# Rainbow Meadow Blending Calculator Gone.  Now what?



## draggirl

I used this site all the time for ideas on different scent blends.  I see they've taken this part of their site down and I'm not finding anything that even begins to compare.  

What are you all using as a blending calculator now?


----------



## lsg

The Rainbow Meadow calculator is sadly missed by many of us.  I have  searched for e.o. blends on the internet and printed out as many as I could find.  I also printed out a lot of information on blending top notes, middle notes and base notes.  I keep all of this info. in a special notebook.  If you are trying to blend on your own, use the Q-Tip method of testing to see if the blend smells good to you.


----------



## Genny

SMF has a EO chart that has blending ideas for some of the EO's
http://www.soapmakingforum.com/essential-oil-chart.html


----------



## serfmunke

Every time I get a new EO, I cry just a bit for I miss that Rainbow calculator. People have asked to buy this tool from them, not sure if that will ever be available, I surly would buy it. I love acquiring new blends but I am not an aromatherapist so it is difficult for me. I am kinda bumbling along here and hoping for some acceptable blends to result from my efforts.


----------



## judymoody

Try this as a starting point?

http://members.shaw.ca/Tickled/html/blends.html


----------



## IrishLass

Awesome link! Thanks judymoody!

IrishLass


----------



## lsg

Thanks for the link judymoody.  I printed out the list and added it to my notebook.


----------



## kharmon320

That is a great list!  Thanks judymoody for the link!


----------



## moosie

Thanks for sharing such awesome links/sources


----------



## Wyldwytch Studios

Judymoody...GREAT LINK...thank you.

Rose


----------



## serfmunke

Great! I like how she/he writes that these are some ideas to get you started, there are so many! I kept scrolling and the list kept on going, how generous! Thanks for hooking us up


----------



## brandi

Here is my perfume calculator:


http://serenityspagifts.com/perfume-fragrance-concentration-calculator/

What did the rainbow calculator do?  I would like to have it made.


----------



## nikriley

lsg said:


> Thanks for the link judymoody.  I printed out the list and added it to my notebook.

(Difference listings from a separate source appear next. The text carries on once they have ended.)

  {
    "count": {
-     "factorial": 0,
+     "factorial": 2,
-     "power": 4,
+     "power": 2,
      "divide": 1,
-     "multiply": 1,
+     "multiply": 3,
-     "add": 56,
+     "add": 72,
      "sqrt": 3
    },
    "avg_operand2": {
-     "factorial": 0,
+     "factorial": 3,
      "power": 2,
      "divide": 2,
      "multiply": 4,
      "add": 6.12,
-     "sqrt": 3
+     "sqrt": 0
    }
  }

I realize I'm years late but I'm wondering if anyone still has this list that Genny posted. The website she provided, unfortunately, is no longer active.

"SMF has a EO chart that has blending ideas for some of the EO's
http://www.soapmakingforum.com/essential-oil-chart.html"


brandi said:


> Here is my perfume calculator:
> 
> 
> http://serenityspagifts.com/perfume-fragrance-concentration-calculator/
> 
> What did the rainbow calculator do?  I would like to have it made.

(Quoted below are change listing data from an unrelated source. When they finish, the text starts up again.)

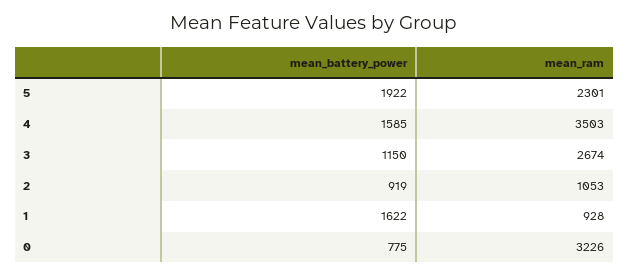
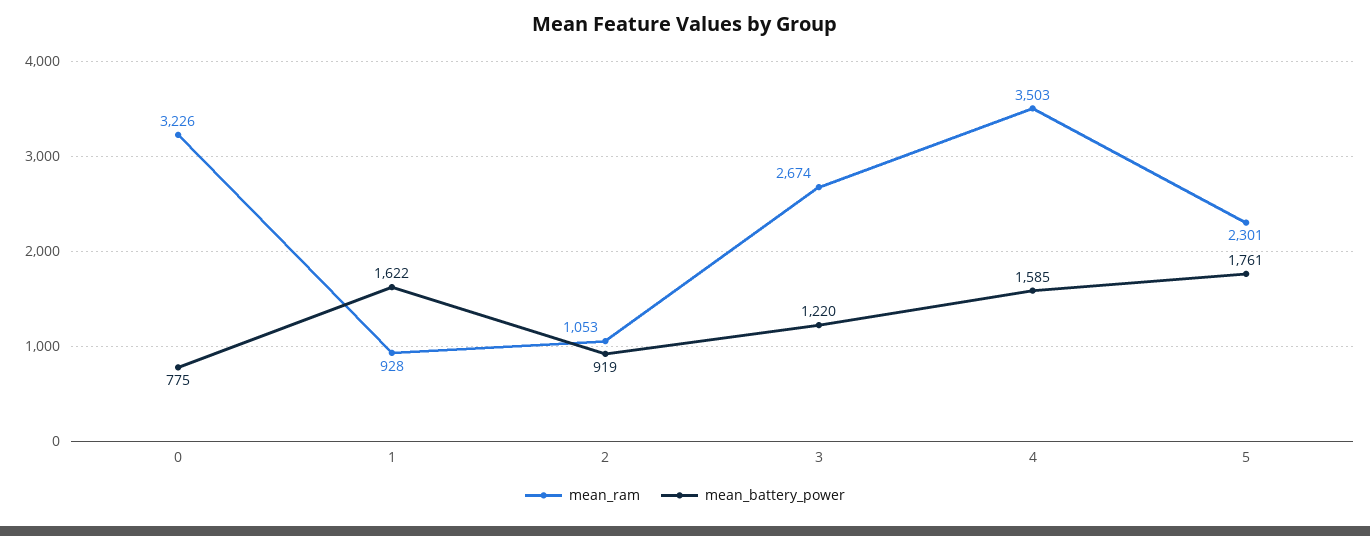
  {
    "mean_battery_power": {
-     "5": 1922,
+     "5": 1761,
      "4": 1585,
-     "3": 1150,
+     "3": 1220,
      "2": 919,
      "1": 1622,
      "0": 775
    },
    "mean_ram": {
      "5": 2301,
      "4": 3503,
      "3": 2674,
      "2": 1053,
      "1": 928,
      "0": 3226
    }
  }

The calculator allowed you to plug in different essential oils to create a note blend/mix ratio for those oils. 

For example,  if you choose these oils - orange EO, frankincense EO, clove EO
then the blend/mix calculator would create something similar to this:
Orange EO 8drops, Frankincense EO 5drops, Clove EO 3drops


----------



## shunt2011

Wyldwytch Studios said:


> Judymoody...GREAT LINK...thank you.
> 
> Rose


 
This post is from 2012 and when I checked the link it doesn't go anywhere except a blank space.  Judy hasn't been here in quite some time.


----------



## IrishLass

Unfortunately, the OP, Judy, Genny, Brandi, and the others who posted to this thread haven't been active on the forum for quite awhile now.

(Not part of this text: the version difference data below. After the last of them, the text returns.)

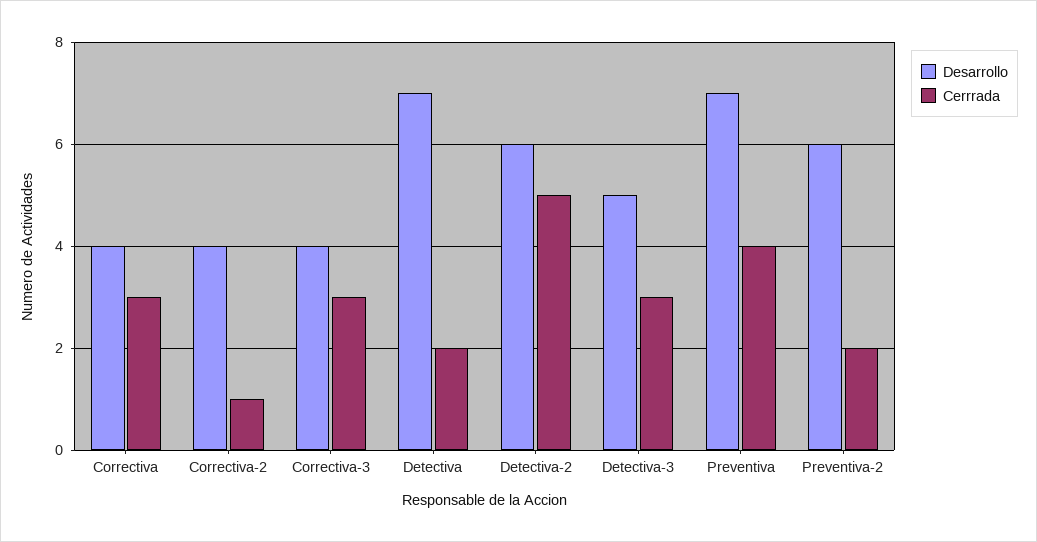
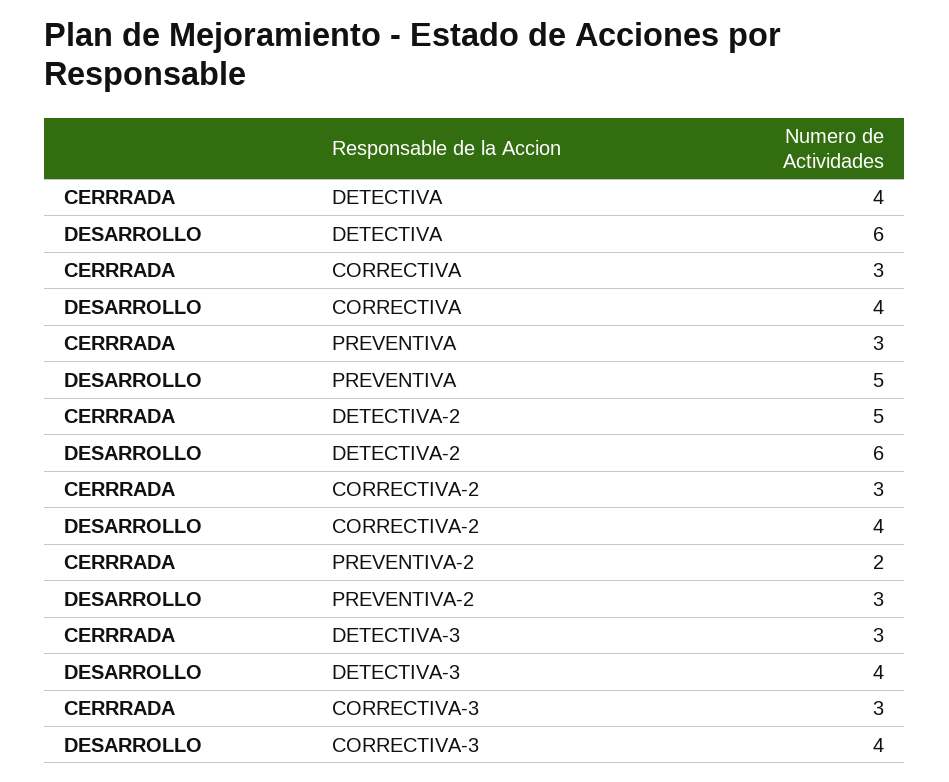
  {
    "Desarrollo": {
      "Correctiva": 4,
      "Correctiva-2": 4,
      "Correctiva-3": 4,
-     "Detectiva": 7,
+     "Detectiva": 6,
      "Detectiva-2": 6,
-     "Detectiva-3": 5,
+     "Detectiva-3": 4,
-     "Preventiva": 7,
+     "Preventiva": 5,
-     "Preventiva-2": 6
+     "Preventiva-2": 3
    },
    "Cerrrada": {
      "Correctiva": 3,
-     "Correctiva-2": 1,
+     "Correctiva-2": 3,
      "Correctiva-3": 3,
-     "Detectiva": 2,
+     "Detectiva": 4,
      "Detectiva-2": 5,
      "Detectiva-3": 3,
-     "Preventiva": 4,
+     "Preventiva": 3,
      "Preventiva-2": 2
    }
  }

I just clicked on the link that Genny gave, though, and it still works for me- the EO chart pops right up, and if I click on the "Aromatherapy-at-home" link at the bottom of the chart, that works for me as well.

Also- Brandi's link to her perfume calculator is still functioning for me, too. 

Judy's, on the other hand, is a dead link. 


IrishLass


----------